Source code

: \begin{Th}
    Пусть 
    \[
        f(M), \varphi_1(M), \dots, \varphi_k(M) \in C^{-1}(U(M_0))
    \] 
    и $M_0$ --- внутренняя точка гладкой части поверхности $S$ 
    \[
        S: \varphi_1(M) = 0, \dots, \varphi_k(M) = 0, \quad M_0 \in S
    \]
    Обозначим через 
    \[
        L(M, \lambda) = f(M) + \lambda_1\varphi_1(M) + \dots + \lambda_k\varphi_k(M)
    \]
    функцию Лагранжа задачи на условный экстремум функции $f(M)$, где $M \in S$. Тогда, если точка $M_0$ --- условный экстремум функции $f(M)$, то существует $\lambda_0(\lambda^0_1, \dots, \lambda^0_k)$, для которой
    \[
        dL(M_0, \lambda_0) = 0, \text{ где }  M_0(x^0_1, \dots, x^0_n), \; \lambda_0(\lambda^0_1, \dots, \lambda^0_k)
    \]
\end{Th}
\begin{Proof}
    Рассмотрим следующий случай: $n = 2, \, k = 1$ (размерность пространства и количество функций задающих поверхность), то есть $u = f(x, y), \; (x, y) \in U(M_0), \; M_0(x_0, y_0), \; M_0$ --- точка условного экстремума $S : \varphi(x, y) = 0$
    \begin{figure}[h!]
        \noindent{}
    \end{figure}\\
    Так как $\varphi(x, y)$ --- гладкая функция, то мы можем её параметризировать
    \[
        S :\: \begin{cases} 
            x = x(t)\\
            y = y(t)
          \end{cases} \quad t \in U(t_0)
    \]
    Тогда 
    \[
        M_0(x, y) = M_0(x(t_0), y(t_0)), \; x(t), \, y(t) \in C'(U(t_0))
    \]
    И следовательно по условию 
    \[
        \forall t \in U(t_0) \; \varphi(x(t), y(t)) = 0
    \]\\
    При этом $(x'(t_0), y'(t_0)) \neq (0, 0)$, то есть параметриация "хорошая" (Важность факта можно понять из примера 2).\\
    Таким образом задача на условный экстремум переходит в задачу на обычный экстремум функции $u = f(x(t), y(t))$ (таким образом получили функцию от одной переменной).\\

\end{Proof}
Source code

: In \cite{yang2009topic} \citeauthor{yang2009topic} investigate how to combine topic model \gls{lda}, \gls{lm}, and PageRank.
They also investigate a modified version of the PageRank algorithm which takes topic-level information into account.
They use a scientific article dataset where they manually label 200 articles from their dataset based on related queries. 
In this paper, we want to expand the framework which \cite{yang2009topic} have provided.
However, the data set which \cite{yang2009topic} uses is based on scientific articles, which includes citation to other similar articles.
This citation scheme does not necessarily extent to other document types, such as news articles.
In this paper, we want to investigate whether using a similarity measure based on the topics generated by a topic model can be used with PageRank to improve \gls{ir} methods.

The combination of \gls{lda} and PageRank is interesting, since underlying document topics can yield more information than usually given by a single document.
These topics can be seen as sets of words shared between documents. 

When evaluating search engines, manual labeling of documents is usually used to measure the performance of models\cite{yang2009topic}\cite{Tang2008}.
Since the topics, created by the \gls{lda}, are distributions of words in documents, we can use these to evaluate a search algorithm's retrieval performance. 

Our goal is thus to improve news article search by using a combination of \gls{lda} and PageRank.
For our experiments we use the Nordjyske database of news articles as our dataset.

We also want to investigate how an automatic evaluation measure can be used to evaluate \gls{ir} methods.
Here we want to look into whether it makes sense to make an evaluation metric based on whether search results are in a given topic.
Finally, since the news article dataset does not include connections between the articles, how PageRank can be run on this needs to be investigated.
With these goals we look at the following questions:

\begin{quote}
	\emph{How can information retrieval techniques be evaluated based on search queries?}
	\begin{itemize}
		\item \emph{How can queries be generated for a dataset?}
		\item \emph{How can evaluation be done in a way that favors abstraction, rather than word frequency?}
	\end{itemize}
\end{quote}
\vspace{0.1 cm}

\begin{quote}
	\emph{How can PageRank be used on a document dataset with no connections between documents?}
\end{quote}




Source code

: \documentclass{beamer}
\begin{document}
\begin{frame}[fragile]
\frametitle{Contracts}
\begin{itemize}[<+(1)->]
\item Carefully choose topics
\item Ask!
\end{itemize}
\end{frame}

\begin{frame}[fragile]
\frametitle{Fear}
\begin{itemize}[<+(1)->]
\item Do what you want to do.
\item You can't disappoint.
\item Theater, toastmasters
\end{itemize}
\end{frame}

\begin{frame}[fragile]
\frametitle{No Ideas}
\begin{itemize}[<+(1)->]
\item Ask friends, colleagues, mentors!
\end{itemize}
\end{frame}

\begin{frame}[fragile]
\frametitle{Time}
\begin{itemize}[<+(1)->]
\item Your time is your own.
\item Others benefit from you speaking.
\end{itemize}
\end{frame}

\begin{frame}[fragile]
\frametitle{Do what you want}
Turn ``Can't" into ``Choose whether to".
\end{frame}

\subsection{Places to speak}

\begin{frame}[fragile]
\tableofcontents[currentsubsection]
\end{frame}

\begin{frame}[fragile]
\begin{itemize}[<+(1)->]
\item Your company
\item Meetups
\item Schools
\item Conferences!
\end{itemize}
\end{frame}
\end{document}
——
** Exercise **
Count the lines above that contain "articles" and reply with the figure alone.

** Expected answer **
5